Cashman (2017) cite Aldoux Huxley qui dit : « L’expérience n’est pas ce qui arrive à l’humain; c’est ce que l’humain fait de ce qui lui arrive ». Or, il arrive des tonnes de choses à l’humain au cours d’une vie, même courte. Ce qui est moins évident, c’est ce que l’humain peut et décide de faire ce qui lui arrive. Parce que la valeur d’une vie n’est pas le défilement involontaire des événements qui arrivent, mais le produit d’une volonté de transformer ces derniers en avantages de condition propre.
En entreprise, on ne compte plus les occasions d’être, d’avoir et d’agir plus et mieux, non pas que pour soi, mais par soi et pour les autres.

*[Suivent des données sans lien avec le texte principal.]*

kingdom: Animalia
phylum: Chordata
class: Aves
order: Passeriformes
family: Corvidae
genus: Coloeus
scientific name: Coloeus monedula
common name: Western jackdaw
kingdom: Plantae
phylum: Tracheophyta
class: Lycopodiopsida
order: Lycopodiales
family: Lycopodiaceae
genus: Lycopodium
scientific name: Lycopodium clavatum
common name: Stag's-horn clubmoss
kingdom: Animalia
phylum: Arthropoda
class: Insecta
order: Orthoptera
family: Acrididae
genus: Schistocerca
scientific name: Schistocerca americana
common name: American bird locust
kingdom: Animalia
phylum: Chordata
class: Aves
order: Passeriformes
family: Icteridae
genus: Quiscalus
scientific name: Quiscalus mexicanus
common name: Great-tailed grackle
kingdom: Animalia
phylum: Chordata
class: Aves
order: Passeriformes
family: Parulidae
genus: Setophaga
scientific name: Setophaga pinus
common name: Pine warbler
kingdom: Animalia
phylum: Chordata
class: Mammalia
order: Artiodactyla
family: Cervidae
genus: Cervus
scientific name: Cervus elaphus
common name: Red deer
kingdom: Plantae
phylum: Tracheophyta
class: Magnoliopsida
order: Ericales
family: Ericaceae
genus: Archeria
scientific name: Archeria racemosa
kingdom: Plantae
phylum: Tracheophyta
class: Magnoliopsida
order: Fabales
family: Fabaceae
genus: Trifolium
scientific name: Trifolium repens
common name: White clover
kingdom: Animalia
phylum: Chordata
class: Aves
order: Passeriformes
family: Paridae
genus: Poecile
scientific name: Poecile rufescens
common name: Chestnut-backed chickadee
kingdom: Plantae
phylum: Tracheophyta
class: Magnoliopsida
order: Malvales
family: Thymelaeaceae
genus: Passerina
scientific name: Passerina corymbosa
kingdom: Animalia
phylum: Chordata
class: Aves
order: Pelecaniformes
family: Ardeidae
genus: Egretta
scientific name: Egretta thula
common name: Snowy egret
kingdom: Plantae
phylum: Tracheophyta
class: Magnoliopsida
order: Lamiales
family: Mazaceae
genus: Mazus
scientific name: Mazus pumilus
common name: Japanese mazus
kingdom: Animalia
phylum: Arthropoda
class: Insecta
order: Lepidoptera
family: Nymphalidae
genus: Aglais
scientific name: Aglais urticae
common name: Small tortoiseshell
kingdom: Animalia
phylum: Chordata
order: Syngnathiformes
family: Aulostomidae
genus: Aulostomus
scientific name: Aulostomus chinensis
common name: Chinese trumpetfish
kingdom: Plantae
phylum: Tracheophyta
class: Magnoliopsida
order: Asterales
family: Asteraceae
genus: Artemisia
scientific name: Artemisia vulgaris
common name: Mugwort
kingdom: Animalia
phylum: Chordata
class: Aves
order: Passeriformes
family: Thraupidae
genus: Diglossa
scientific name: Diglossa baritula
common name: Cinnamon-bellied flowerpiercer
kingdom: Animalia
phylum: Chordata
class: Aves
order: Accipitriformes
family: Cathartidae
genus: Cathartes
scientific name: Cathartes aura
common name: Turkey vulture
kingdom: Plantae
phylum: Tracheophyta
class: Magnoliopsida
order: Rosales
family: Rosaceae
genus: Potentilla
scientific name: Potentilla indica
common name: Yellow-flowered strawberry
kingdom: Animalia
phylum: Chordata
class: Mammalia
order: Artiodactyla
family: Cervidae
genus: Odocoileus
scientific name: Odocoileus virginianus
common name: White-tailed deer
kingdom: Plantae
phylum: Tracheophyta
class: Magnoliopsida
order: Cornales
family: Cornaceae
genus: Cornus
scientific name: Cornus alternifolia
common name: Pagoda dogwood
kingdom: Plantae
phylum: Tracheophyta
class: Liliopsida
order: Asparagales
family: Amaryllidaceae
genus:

Car, la valeur ajoutée de sa vie tient de ce qui sera crée au profit des autres. Et puisque nous sommes également « des autres », le sens commun devrait indiquer, que nous gagnerons plus dans un système d’échanges de bons procédés avec les autres que dans un régime de renfermement sur nous-même.
L’humain ne retient pas sa qualité « d’animal social » en s’abstrayant de son genre, mais en participant à la condition améliorée de celui-ci. En somme, il est issu de son genre, et ne demeure que par son genre. D’où l’importance, sinon l’impératif, pour lui, de contribuer à l’évolution plutôt que de participer à l’oblitération de son genre, par l’amélioration constante de son état.
Or, en entreprise, le management, pour paraphraser Rana Foroohar (2016), est devenu, depuis Taylor, mais plus franchement encore depuis Friedman, un véritable « foutoir financier », où l’on « célèbre la responsabilité sociale » par le discours et où l’on « sacque l’humain » par la réalité de ses opérations. En somme, l’expérience de l’entreprise est un véritable travestissement des valeurs humaines, au profit de la valeur financière de l’organisation qu’est cette dernière. Ce qui compte, pour l’entreprise, ce n’est pas l’expérience enrichie de vie humaine en son sein, mais ce qu’elle peut faire de l’humain pour s’enrichir démesurément et à son détriment.
Le management de la performance, dans l’entreprise, a détourné l’attention (l’intention) depuis l’importance de l’engagement des personnes à se réaliser en grand nombre, au profit de l’enrichissement du petit nombre qui les contrôle. Pourtant, l’entreprise est un instrument de réponse humaine à un besoin social (partant non pas moins humain) de mieux-être du demandeur, qu’est son client. Or, le management, de son activité et de ses affaires, a réussi à travestir cette obligation morale en projection comptable d’opérations.
L’expérience du travail n’est plus vraiment une instance d’accomplissement de soi, pour la majorité des concernés. Elle est désormais le résultat intéressé d’une minorité de gens en mal d’appropriation de l’espace-temps d’actualisation des autres.
La minorité des privilégiés du système dévoyé, qu’est devenue l’entreprise actuelle, dicte l’expérience au travail de la majorité des gens (les autres, c’est l’enfer – Sartre, 1944).
Chez vous, on « actualise les personnes » ou on « financiarise leur expérience de vie utile »?